The Oklahoma Connection

It turns out dozens of wireless companies are flocking to Oklahoma, setting up tents, seeking to profit from a special tribal provision in the Lifeline law. In most states, cell phone companies are only eligible to receive $10 per month per phone, but companies that give away phones on former tribal lands receive up to an extra $25 per month per phone from the government. That means companies doing business here are eligible to receive up to $35 per phone per month. Unlike other states, that tribal provision covers almost all of Oklahoma.

One former tent worker told us each employee was required, by the company, to give away 50 phones a day. She said, at the beginning of last summer, the company gave her no rules to follow and she was giving out cell phones as fast as she could. Once the Lifeline reforms went into place, she said it was more difficult to meet her quota each month, but that customers found ways to get around the new rules.

Our calculations show, if all of that company's employees meet those quotas, it has the potential to gross $50-80 million a year off the Lifeline program, in just one city.

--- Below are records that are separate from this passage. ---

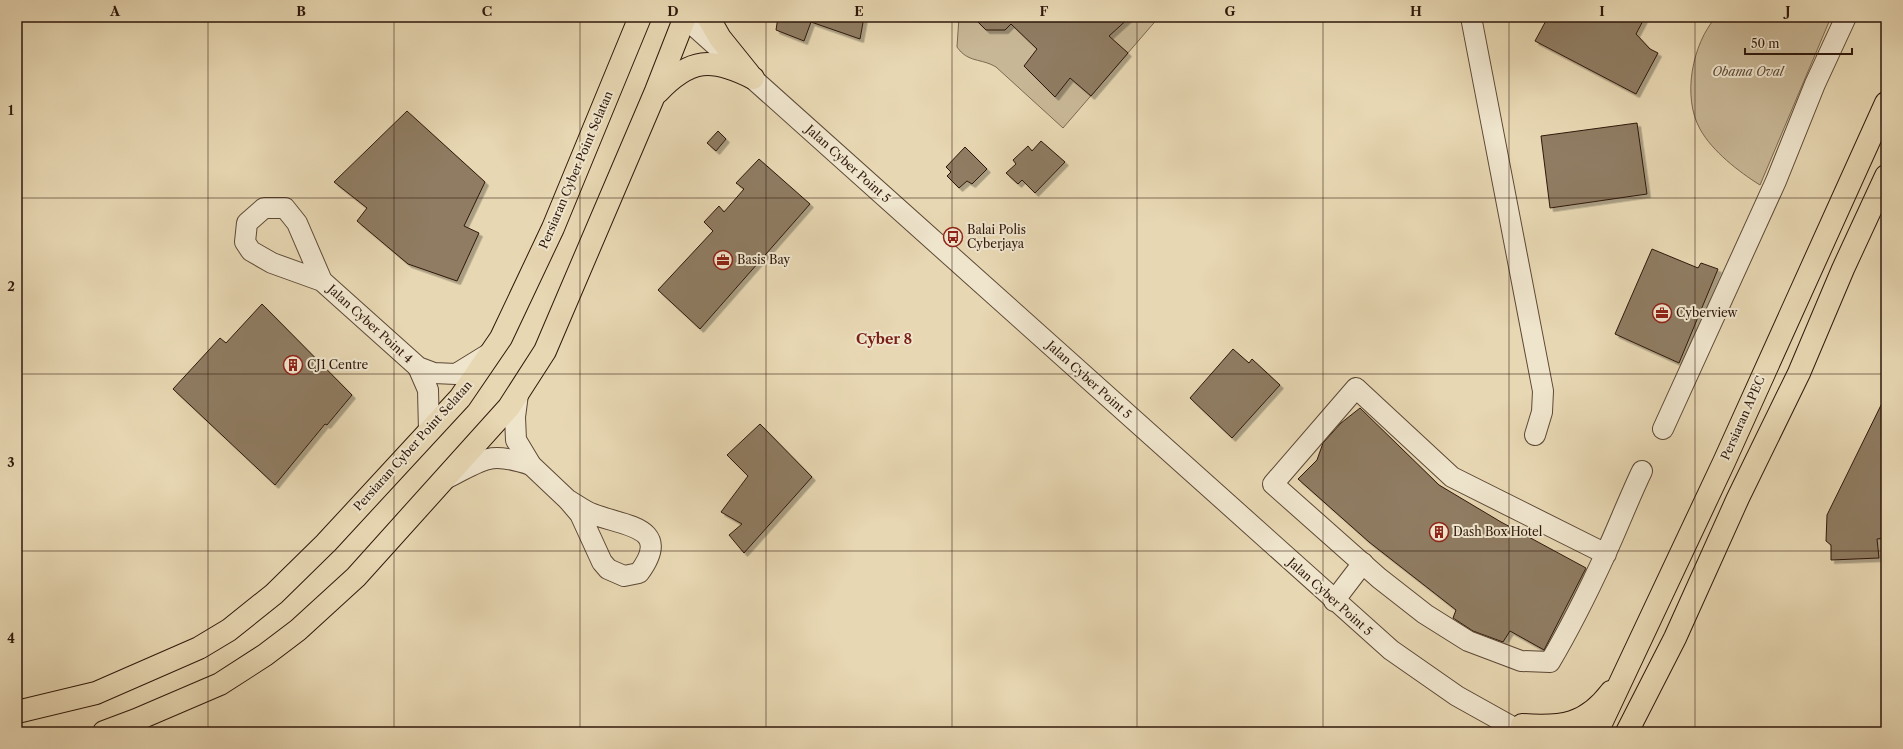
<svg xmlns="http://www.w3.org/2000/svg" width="1903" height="749" font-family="'Libre Caslon Text',serif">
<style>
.green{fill:#c8b796;stroke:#7c6850}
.building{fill:#8f7b62;stroke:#2f180b;filter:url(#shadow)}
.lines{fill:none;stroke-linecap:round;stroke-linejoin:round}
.minor-casing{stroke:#5d4835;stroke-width:22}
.major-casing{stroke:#2f180b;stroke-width:24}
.minor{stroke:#efe5cd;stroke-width:20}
.major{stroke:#e7d7b2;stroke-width:22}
.grid{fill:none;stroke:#2f180b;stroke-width:1;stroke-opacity:0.55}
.labels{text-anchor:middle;stroke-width:4;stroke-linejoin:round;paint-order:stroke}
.park-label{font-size:12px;font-style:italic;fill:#5d4835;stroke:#efe5cd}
.street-label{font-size:12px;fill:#2f180b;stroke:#efe5cd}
.poi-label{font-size:12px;fill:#2f180b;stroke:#efe5cd;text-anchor:start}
.quarter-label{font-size:14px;font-weight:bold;fill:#7a1f14;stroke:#efe5cd}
.neatline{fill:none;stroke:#2f180b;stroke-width:1.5}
.grid-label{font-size:13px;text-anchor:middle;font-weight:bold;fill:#2f180b}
</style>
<defs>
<filter id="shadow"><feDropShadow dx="3.5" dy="3.5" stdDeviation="0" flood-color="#0004"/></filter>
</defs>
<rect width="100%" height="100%" fill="#e7d7b2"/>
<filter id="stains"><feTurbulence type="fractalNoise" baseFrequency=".005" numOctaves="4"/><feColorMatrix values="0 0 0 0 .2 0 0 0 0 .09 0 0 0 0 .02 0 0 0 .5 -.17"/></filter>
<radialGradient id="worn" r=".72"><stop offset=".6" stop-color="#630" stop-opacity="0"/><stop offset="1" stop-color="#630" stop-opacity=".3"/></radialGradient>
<g class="green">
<path d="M959 17H1159L1063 128 996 67C981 58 968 63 957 47Z"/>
<path d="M1716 17H1831L1760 185C1739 172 1712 151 1700 129 1682 97 1692 44 1716 17Z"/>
</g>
<g class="building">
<path d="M778 17H864L860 39 811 22 804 41 776 30Z"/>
<path d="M973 17H1130L1109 36 1128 53 1091 96 1070 78 1055 97 1024 66 1037 49 1011 24 1005 30H986Z"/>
<path d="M1548 17H1645L1636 34 1650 49 1658 53 1636 94 1535 41Z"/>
<path d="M407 111 485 182 464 226 479 233 457 281 408 264 357 221 367 208 334 182Z"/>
<path d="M1637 123 1647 194 1550 208 1541 136Z"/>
<path d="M718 131 726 139 716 151 707 143Z"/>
<path d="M1041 141 1065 162 1035 193 1022 180 1018 184 1006 173 1016 164 1013 160 1028 146 1032 151Z"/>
<path d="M965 147 987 169 972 184 967 181 959 188 947 176 951 172 946 167Z"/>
<path d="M759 159 810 204 700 329 658 290 713 231 704 222 719 206 724 212 744 189 736 183Z"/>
<path d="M1652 249 1698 268 1701 263 1718 269 1679 363 1615 334Z"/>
<path d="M262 304 352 395 327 425 325 424 275 485 173 389 220 338 226 343Z"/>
<path d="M1233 349 1249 363 1252 359 1280 385 1232 438 1190 398Z"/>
<path d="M1886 395V538L1877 539 1879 558 1831 560V545L1826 541 1827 515Z"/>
<path d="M1360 408 1439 485 1501 522 1586 568 1544 650 1510 631 1503 642 1473 631 1453 618 1456 610 1369 542 1298 479 1317 460 1323 443 1341 423Z"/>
<path d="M760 424 812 477 744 553 729 535 742 524 721 512 748 476 727 455Z"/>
</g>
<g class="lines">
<defs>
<g id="minor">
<path d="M684 17 1391 650 1457 696 1509 725 1515 732"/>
<path d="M1471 17 1543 391 1542 412 1535 435"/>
<path d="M322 281 297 223 285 208H264L247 223 245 242 251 251 272 263 322 281 418 367 434 373 456 374 490 353"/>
<path d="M418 367 428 390 429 431"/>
<path d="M518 394 515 417 516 440 531 465 568 500 580 514 602 562 608 569 624 576 639 573C674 526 623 526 593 514 584 511 576 504 568 500"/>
<path d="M1663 429 1776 181 1815 84 1846 17"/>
<path d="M447 478C485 459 489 451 531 465"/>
<path d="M1606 554 1452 477 1356 388 1273 484 1379 578 1425 614 1468 641 1521 661 1550 662C1570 628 1588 592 1605 555 1618 527 1629 498 1642 471"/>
<path d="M1334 601 1363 563"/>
</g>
<g id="major">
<path d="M708 17 720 38 749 74"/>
<path d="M658 92C690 58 712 57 753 78"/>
<path d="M17 712 96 693 199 648 229 630 274 594 326 543 460 398 501 338 553 228 640 17"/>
<path d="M1522 725C1562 728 1586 725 1611 692"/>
<path d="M104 732 136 720 220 684 265 655 298 630 356 577 509 407 545 351 656 91 685 17"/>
<path d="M1597 732 1724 462 1886 103"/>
<path d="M1627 732 1675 638 1738 498 1799 373 1843 269 1886 176"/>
</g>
</defs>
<use href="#minor" class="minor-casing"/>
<use href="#major" class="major-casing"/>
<use href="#minor" class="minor"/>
<use href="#major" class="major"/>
</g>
<path class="grid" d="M208 17V732M394 17V732M580 17V732M766 17V732M952 17V732M1137 17V732M1323 17V732M1509 17V732M1695 17V732M17 198H1886M17 374H1886M17 551H1886"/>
<defs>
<symbol id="bus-ring" viewBox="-11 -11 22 22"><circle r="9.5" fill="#efe5cd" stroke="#8f2418" stroke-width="1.5"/><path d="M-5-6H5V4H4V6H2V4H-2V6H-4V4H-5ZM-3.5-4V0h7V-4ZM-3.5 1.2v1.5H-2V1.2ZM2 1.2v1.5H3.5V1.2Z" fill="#8f2418"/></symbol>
<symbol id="office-ring" viewBox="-11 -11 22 22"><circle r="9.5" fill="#efe5cd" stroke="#8f2418" stroke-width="1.5"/><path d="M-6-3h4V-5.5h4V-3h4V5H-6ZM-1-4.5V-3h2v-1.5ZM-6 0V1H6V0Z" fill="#8f2418"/></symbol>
<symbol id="building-ring" viewBox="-11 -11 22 22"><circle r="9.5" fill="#efe5cd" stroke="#8f2418" stroke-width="1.5"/><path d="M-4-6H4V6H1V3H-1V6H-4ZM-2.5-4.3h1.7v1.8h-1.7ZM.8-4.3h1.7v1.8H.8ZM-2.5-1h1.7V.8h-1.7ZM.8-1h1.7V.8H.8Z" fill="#8f2418"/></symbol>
</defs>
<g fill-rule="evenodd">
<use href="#bus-ring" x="942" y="226" width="22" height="22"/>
<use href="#office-ring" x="712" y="249" width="22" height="22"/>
<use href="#office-ring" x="1651" y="302" width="22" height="22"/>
<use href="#building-ring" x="282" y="354" width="22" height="22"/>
<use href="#building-ring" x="1428" y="521" width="22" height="22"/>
</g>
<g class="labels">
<g class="park-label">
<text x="1748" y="76">Obama Oval</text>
</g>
<g class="street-label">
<text transform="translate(848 164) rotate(42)" y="4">Jalan Cyber Point 5</text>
<text transform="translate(576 170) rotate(-67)" y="4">Persiaran Cyber Point Selatan</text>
<text transform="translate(370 324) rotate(42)" y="4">Jalan Cyber Point 4</text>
<text transform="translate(1089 380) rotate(42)" y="4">Jalan Cyber Point 5</text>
<text transform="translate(1743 418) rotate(-66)" y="4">Persiaran APEC</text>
<text transform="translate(413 446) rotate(-48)" y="4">Persiaran Cyber Point Selatan</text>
<text transform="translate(1330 597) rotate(42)" y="4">Jalan Cyber Point 5</text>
</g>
<g class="poi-label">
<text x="967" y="234">Balai Polis<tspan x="967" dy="14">Cyberjaya</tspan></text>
<text x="737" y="264">Basis Bay</text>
<text x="1676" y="317">Cyberview</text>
<text x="307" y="369">CJ1 Centre</text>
<text x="1453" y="536">Dash Box Hotel</text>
</g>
<g class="quarter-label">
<text x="884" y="344">Cyber 8</text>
</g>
</g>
<rect width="1903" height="749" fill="none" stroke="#e7d7b2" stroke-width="44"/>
<path d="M1745 48v6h107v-6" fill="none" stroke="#2f180b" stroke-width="2"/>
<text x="1751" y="48" font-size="12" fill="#2f180b" stroke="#efe5cd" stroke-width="3" paint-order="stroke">50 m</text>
<rect x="22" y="22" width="1859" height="705" class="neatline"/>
<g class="grid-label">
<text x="115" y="16">A</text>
<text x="301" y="16">B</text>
<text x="487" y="16">C</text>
<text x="673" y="16">D</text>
<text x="859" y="16">E</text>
<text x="1044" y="16">F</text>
<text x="1230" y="16">G</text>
<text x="1416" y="16">H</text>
<text x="1602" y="16">I</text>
<text x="1788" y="16">J</text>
<text x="11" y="115">1</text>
<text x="11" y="291">2</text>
<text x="11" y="467">3</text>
<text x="11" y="643">4</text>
</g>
<rect width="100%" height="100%" filter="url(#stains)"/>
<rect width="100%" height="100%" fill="url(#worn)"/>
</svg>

There are currently 45 companies certified to enroll people in Lifeline in Oklahoma. Between January and August 2012, those companies received $121,199,249 in Lifeline reimbursements.

The "Regulators"

The Oklahoma Corporation Commission approves licenses for phone companies to work in Oklahoma. A spokesperson says the OCC has been inundated with applications since cell phones became part of the Lifeline program. Currently there are close to fifty companies offering Lifeline service in Oklahoma. But an OCC spokesman says when it comes to enforcing Lifeline rules the state's hands are tied. He says only the feds can reprimand companies for fraud, they're just not doing it.

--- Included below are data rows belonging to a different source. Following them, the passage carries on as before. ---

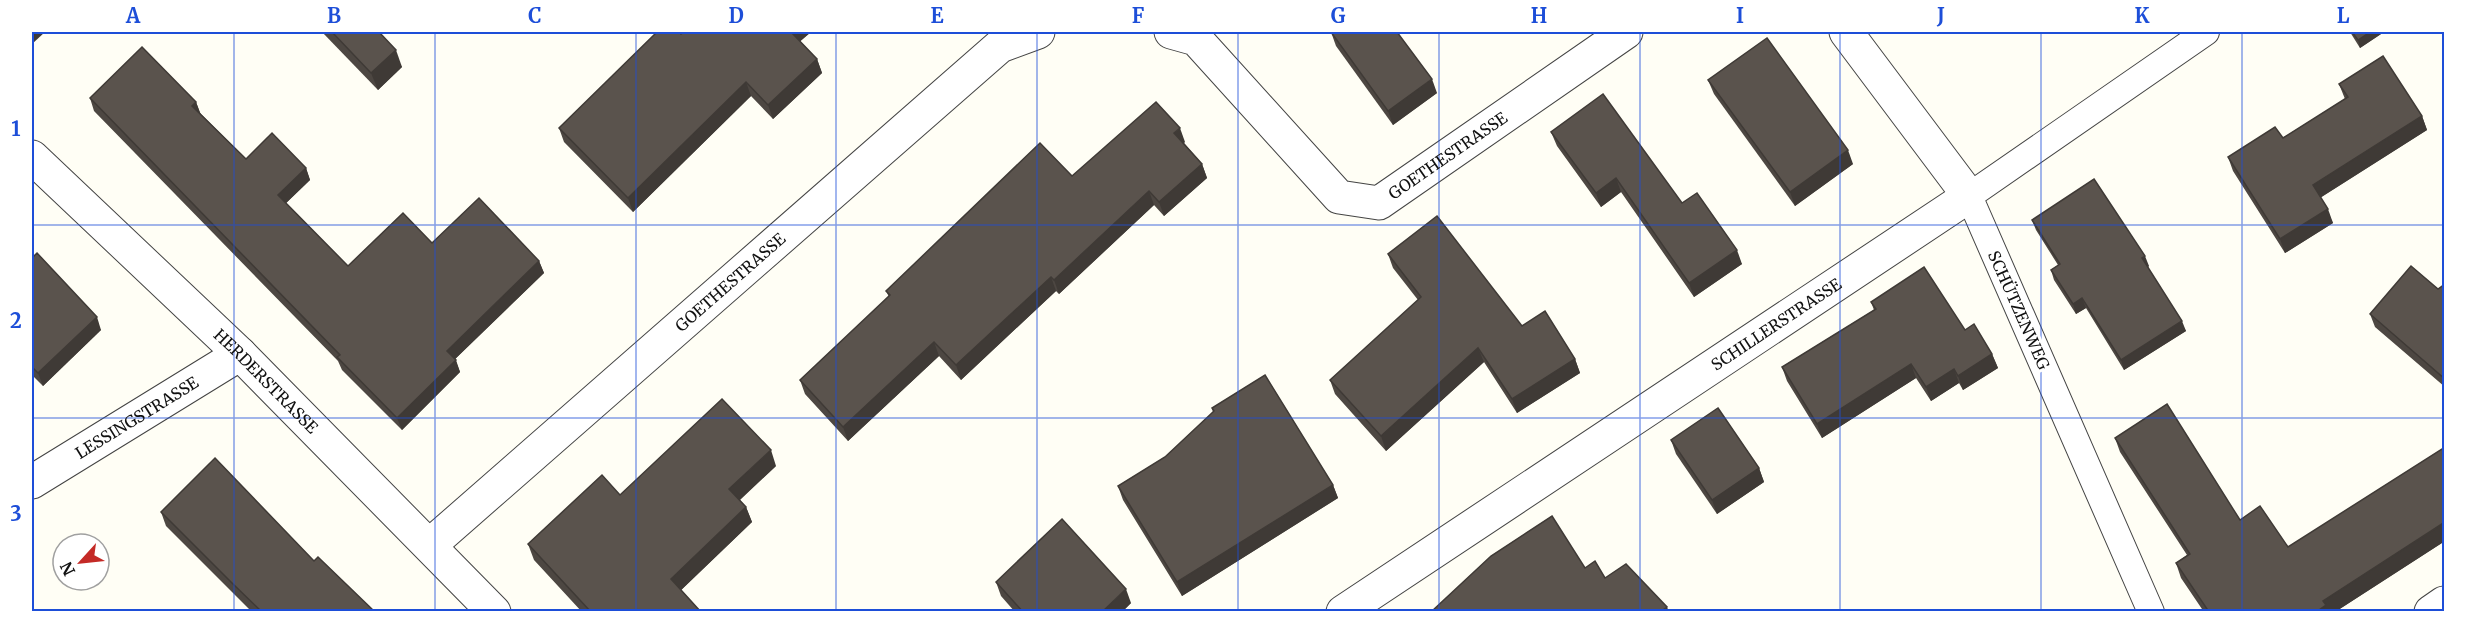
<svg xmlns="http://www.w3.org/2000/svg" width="2476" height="643" font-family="Merriweather,serif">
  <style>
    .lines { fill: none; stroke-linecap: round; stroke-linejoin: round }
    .lane-casing { stroke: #444; stroke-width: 28 }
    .street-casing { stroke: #444; stroke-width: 35 }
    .lane { stroke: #fff; stroke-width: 26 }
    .street { stroke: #fff; stroke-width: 33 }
    .wall { fill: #4d4742 }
    .shaded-wall { fill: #3f3a36 }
    .building { fill: #5a534d; stroke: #3f3a36; stroke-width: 1.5 }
    .grid { fill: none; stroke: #1d4ed8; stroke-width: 1.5; stroke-opacity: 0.55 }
    .labels { text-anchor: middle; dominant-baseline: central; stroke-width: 6; stroke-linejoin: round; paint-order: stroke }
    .street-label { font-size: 16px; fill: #111; stroke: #fff }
    .neatline { fill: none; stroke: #1d4ed8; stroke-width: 2 }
    .grid-label { font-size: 20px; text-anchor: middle; font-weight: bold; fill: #1d4ed8 }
  </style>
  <rect width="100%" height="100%" fill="#fffef5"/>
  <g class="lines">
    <defs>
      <path id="lane" d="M2151 612 1969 196 2206 32"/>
      <g id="street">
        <path id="s1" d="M1171 32 1196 39 1339 197 1379 203 1626 32"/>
        <path id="s2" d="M32 157 240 354 494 612"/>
        <path id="s3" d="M32 482 240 354"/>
        <path id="s4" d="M430 545 1000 46 1038 32"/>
        <path id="s5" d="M1343 612 1969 196 1846 32"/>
        <path d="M2431 612 2444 603"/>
      </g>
    </defs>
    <use href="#lane" class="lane-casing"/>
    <use href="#street" class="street-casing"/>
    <use href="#lane" class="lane"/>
    <use href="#street" class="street"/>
  </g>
  <g class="wall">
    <path d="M322 32H379L402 67 378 90Z"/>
    <path d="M811 32 800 41 817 59 822 73 773 119 751 96 633 212 564 142 559 128 681 34Z"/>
    <path d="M1331 32 1437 93 1393 125 1336 46Z"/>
    <path d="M2350 32H2384L2360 48Z"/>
    <path d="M1708 80 1853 164 1795 206 1714 94Z"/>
    <path d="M2339 84 2422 116 2427 130 2320 198 2333 223 2285 253 2233 171 2228 157 2283 138 2345 99Z"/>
    <path d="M90 98 196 102 200 113 246 159 306 168 310 180 286 203 348 266 432 243 539 261 544 273 455 359 460 372 402 430 342 370 338 361 94 111Z"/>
    <path d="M1551 132 1682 203 1742 264 1694 297 1621 192 1601 207 1557 146Z"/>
    <path d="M1185 142 1184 143 1202 164 1207 178 1164 216 1154 205 1059 294 1056 291 961 380 939 356 848 441 805 394 800 380 889 297 886 291 1072 176Z"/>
    <path d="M2032 220 2149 266 2148 267 2186 331 2124 370 2086 308 2076 314 2054 280 2051 270 2058 265 2036 230Z"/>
    <path d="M1388 254 1522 326 1575 359 1580 373 1517 413 1484 362 1386 451 1335 394 1330 380 1418 300 1393 268Z"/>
    <path d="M32 258 101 330 43 386 32 375Z"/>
    <path d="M2445 284V387L2375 327 2370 314 2438 289Z"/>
    <path d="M1871 302 1965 330 1992 354 1998 368 1963 390 1959 383 1931 401 1916 378 1822 438 1787 381 1782 367 1874 310Z"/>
    <path d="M1212 408 1333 485 1338 498 1182 596 1123 500 1118 486 1165 457 1213 412Z"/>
    <path d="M2115 438 2240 520 2288 547 2445 541 2335 612H2204L2181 578 2176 563 2187 555 2120 452Z"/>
    <path d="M1671 440 1759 468 1764 482 1717 514 1676 454Z"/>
    <path d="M776 466 740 500 746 507 752 522 681 590 701 612H582L534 560 528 544 620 495Z"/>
    <path d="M161 512 375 612H252L166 526Z"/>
    <path d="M996 582 1131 603 1122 612H1015L1001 596Z"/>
  </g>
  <g class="shaded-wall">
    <path d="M34 32H45L32 44V34Z"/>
    <path d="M791 32H811L796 45Z"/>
    <path d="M2370 32H2384L2360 48 2358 40Z"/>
    <path d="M396 50 402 67 378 90 371 73Z"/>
    <path d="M817 59 822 73 773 119 768 105Z"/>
    <path d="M1432 79 1437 93 1393 125 1388 111Z"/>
    <path d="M746 82 751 96 633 212 628 198Z"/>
    <path d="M196 102 201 115 192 106Z"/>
    <path d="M2422 116 2427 130 2318 199 2313 185Z"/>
    <path d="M1180 128 1185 142 1179 147 1174 133Z"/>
    <path d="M1848 150 1853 164 1795 206 1790 192Z"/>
    <path d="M1202 164 1207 178 1164 216 1159 202Z"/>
    <path d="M306 168 310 180 282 207 278 195Z"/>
    <path d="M1616 178 1621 192 1601 207 1596 193Z"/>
    <path d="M1149 191 1154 205 1059 294 1054 280Z"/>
    <path d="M2328 209 2333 223 2285 253 2280 239Z"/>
    <path d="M1737 250 1742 264 1694 297 1689 283Z"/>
    <path d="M2145 256 2149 266 2146 268 2142 258Z"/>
    <path d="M539 261 544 273 451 363 447 351Z"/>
    <path d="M1051 277 1056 291 961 380 956 365Z"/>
    <path d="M2082 298 2086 308 2076 314 2073 304Z"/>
    <path d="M97 317 101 330 43 386 38 373Z"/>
    <path d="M2182 321 2186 331 2124 370 2121 360Z"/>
    <path d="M934 342 939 356 848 441 843 427Z"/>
    <path d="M1478 348 1484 362 1386 451 1381 436Z"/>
    <path d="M1992 354 1998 368 1963 390 1958 376Z"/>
    <path d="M1575 359 1580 373 1517 413 1512 399Z"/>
    <path d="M456 360 460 372 402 430 397 418Z"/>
    <path d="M1911 364 1916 378 1822 438 1817 424Z"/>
    <path d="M1954 369 1959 383 1931 401 1926 387Z"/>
    <path d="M771 450 776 466 735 504 729 489Z"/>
    <path d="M1759 468 1764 482 1717 514 1712 500Z"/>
    <path d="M1333 485 1338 498 1182 596 1177 582Z"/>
    <path d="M746 507 752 522 676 595 671 579Z"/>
    <path d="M2445 522V541L2335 612H2316L2323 601Z"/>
    <path d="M1126 589 1131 603 1122 612H1102Z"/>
    <path d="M1667 607 1669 612H1660Z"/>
  </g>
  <g class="building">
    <path d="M332 32H379L396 50 371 73Z"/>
    <path d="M657 32H679L681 34 684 32H791L817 59 768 105 746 82 628 198 559 128Z"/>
    <path d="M1331 32H1397L1432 79 1388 111Z"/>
    <path d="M2352 32H2370L2358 40Z"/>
    <path d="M1767 38 1848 150 1790 192 1708 80Z"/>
    <path d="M142 47 196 102 192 106 246 159 272 133 306 168 278 195 348 266 403 213 432 243 479 198 539 261 447 351 456 360 397 418 337 357 340 355 90 98Z"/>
    <path d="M2383 56 2422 116 2313 185 2328 209 2280 239 2228 157 2275 127 2283 138 2348 97 2339 84Z"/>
    <path d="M1603 94 1682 203 1697 193 1737 250 1689 283 1616 178 1596 193 1551 132Z"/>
    <path d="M1156 102 1180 128 1174 133 1202 164 1159 202 1149 191 1054 280 1051 277 956 365 934 342 843 427 800 380 890 295 886 291 1040 143 1072 176Z"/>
    <path d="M2094 179 2145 256 2142 258 2182 321 2121 360 2082 298 2073 304 2051 270 2060 264 2032 220Z"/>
    <path d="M1437 216 1522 326 1545 311 1575 359 1512 399 1478 348 1381 436 1330 380 1421 297 1388 254Z"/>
    <path d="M37 253 97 317 38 373 32 367V258Z"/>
    <path d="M2411 266 2438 289 2445 284V379L2370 314Z"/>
    <path d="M1924 267 1965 330 1974 324 1992 354 1958 376 1954 369 1926 387 1911 364 1817 424 1782 367 1876 309 1871 302Z"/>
    <path d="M1265 375 1333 485 1177 582 1118 486 1165 457 1214 411 1212 408Z"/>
    <path d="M722 399 771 450 729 489 746 507 671 579 701 612H591L528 544 602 475 620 495Z"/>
    <path d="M2167 404 2240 520 2260 506 2288 547 2445 447V522L2323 601 2326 605 2316 612H2209L2176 563 2190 554 2115 438Z"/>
    <path d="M1718 408 1759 468 1712 500 1671 440Z"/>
    <path d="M215 458 314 561 318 557 375 612H262L233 584 161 512Z"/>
    <path d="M1552 516 1585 568 1595 561 1605 578 1626 564 1667 607 1660 612H1431L1491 556Z"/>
    <path d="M1062 519 1126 589 1102 612H1023L996 582Z"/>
  </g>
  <path class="grid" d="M234 32V612M435 32V612M636 32V612M836 32V612M1037 32V612M1238 32V612M1439 32V612M1640 32V612M1840 32V612M2041 32V612M2242 32V612M32 225H2444M32 418H2444"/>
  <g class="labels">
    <g class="street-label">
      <text stroke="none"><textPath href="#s1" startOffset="363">GOETHESTRASSE</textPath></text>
      <text stroke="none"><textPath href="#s4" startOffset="399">GOETHESTRASSE</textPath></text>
      <text transform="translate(2019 310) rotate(66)">SCHÜTZENWEG</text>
      <text stroke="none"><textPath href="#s5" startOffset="520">SCHILLERSTRASSE</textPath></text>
      <text stroke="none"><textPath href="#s2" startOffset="324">HERDERSTRASSE</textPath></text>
      <text stroke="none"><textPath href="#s3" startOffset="123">LESSINGSTRASSE</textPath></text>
    </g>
  </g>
  <rect width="2476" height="643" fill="none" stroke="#ffffff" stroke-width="66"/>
  <g transform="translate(81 562) rotate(243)"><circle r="28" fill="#ffffff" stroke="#a0a0a0" stroke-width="1.5"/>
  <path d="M0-4.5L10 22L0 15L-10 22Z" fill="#c42a26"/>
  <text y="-9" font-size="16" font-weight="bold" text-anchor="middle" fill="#111111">N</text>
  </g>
  <rect x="33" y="33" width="2410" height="577" class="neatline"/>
  <g class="grid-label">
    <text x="133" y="23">A</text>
    <text x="334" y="23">B</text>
    <text x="535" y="23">C</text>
    <text x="736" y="23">D</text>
    <text x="937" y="23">E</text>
    <text x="1138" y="23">F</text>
    <text x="1338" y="23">G</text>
    <text x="1539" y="23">H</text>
    <text x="1740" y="23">I</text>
    <text x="1941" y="23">J</text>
    <text x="2142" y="23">K</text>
    <text x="2343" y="23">L</text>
    <text x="16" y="136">1</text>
    <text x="16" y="328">2</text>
    <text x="16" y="521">3</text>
  </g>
</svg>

"I can't see where the FCC or the federal government's really taking any action to corral the abuse or fraud," said Jim Jones of the Oklahoma Corporation Commission.

The FCC is the enforcement arm of the program and it has threatened companies with fines, jail time and the loss of their license if they're caught breaking the rules. However, when we pressed the agency to show us how they've enforced the Lifeline rules a spokesman could only point us to one case where a company was actually punished. He says they're still refining that part of the Lifeline program.